If you really do want everything to be threads, you can do so, as long as you can restrict the way the jobs are written. If the jobs can always be cleanly unwound, you can kill them just by raising an exception. Of course they also have to not catch the specific exception you choose to raise. Obviously neither of these conditions is realistic as a general-purpose solution, but for your use case, it may be fine.
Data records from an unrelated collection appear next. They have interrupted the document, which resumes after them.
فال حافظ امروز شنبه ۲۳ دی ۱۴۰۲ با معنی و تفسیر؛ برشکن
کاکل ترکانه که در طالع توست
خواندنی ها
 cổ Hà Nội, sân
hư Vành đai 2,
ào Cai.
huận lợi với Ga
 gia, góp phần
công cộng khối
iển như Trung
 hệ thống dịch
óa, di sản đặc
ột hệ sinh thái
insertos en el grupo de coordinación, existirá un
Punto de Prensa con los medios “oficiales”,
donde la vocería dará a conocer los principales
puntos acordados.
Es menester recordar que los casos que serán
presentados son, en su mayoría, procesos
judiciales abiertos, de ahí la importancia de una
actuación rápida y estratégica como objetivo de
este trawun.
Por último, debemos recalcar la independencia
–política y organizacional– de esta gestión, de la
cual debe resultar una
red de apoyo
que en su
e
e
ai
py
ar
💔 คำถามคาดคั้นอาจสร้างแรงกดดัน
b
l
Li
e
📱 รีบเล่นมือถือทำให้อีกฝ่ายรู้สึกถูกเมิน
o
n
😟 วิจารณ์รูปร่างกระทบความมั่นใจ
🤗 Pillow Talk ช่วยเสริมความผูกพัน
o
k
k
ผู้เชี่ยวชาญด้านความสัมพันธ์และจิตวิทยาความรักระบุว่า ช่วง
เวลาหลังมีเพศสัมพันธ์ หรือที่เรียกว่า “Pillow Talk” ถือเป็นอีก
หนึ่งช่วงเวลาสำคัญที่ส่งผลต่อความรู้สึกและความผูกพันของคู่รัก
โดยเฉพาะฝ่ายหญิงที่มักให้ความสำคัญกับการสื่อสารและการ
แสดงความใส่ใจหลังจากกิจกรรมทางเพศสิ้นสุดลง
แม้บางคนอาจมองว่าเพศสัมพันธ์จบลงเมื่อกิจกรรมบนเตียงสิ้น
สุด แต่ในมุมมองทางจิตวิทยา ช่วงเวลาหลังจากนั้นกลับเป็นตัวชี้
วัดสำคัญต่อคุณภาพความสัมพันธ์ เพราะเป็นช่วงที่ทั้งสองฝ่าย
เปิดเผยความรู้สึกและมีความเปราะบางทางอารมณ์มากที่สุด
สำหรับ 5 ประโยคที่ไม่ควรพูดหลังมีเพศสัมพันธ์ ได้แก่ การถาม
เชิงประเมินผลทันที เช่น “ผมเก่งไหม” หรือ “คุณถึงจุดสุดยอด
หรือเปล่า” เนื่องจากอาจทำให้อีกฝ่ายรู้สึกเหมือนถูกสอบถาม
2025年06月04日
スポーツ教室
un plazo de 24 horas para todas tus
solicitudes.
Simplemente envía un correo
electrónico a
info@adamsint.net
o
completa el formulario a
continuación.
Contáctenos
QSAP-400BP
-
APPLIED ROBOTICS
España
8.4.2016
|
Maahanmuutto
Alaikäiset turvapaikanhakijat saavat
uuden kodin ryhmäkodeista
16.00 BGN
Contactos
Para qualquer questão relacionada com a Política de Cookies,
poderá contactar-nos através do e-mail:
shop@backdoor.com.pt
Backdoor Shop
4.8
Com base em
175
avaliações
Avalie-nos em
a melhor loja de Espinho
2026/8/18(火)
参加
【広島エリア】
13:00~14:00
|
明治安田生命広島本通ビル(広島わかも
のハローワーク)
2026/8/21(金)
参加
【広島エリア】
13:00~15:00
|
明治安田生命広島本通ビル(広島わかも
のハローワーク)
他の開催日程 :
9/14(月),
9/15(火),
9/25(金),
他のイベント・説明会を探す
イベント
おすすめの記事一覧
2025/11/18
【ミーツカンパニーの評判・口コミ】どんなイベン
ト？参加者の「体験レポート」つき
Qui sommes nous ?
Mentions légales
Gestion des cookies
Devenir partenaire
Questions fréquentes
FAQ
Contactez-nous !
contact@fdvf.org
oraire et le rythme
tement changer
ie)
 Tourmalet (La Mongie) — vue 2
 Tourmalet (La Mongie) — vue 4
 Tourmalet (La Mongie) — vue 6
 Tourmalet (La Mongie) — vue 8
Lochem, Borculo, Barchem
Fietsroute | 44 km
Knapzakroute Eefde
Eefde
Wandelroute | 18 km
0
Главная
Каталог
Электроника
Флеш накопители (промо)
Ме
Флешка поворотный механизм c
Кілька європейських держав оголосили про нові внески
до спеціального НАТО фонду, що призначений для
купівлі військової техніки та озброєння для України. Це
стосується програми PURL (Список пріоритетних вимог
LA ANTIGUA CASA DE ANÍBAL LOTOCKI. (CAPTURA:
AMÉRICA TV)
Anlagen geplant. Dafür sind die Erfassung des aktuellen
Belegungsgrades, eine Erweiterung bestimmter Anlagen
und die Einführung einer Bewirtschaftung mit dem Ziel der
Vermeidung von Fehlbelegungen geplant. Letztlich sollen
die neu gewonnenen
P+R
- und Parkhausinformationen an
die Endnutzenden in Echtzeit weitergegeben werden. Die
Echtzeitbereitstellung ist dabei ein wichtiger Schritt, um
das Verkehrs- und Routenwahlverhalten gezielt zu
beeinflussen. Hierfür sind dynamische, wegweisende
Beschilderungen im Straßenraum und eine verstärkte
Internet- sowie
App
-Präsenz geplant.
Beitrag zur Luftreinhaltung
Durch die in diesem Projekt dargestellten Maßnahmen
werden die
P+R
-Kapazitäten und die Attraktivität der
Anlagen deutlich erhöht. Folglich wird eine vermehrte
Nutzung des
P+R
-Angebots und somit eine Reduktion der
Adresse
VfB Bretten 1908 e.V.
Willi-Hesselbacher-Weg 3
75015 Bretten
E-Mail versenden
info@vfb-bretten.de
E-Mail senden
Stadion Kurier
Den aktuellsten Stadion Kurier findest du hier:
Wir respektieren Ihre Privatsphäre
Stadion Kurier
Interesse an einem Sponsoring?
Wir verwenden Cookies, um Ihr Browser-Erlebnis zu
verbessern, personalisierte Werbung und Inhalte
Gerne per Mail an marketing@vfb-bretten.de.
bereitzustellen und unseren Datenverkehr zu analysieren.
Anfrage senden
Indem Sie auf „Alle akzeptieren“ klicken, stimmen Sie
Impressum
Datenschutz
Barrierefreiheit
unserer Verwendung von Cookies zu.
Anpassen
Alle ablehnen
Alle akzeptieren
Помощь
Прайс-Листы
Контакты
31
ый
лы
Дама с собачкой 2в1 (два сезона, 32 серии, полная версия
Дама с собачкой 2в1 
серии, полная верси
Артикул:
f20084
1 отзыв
The key is to make sure your code evolver never inserts any manual resource-management statements (like opening and closing a file); only with statements. (Alternatively, insert the open and close, but inside a try/finally.) And that's probably a good idea even if you're not doing things this way, because spinning off hundreds of processes that, e.g., each leak as many file handles as they can until they either time out or hit the file limit would slow your machine to a crawl.
If you can restrict the code generator/evolver even further, you could use some form of cooperative threading (e.g., greenlets), which makes things even nicer.
Finally, you could switch from CPython to a different Python implementation that can run multiple interpreter instances in a single process. I don't know whether jython or IronPython can do so. PyPy can do that, and also has a restricted-environment sandbox, but unfortunately I think both of those—and Python 3.x support—are not-ready-for-prime-time features, which means you either have to get a special build of PyPy (probably without the JIT optimizer), or build it yourself. This might be the best long-term solution, but it's probably not what you want today.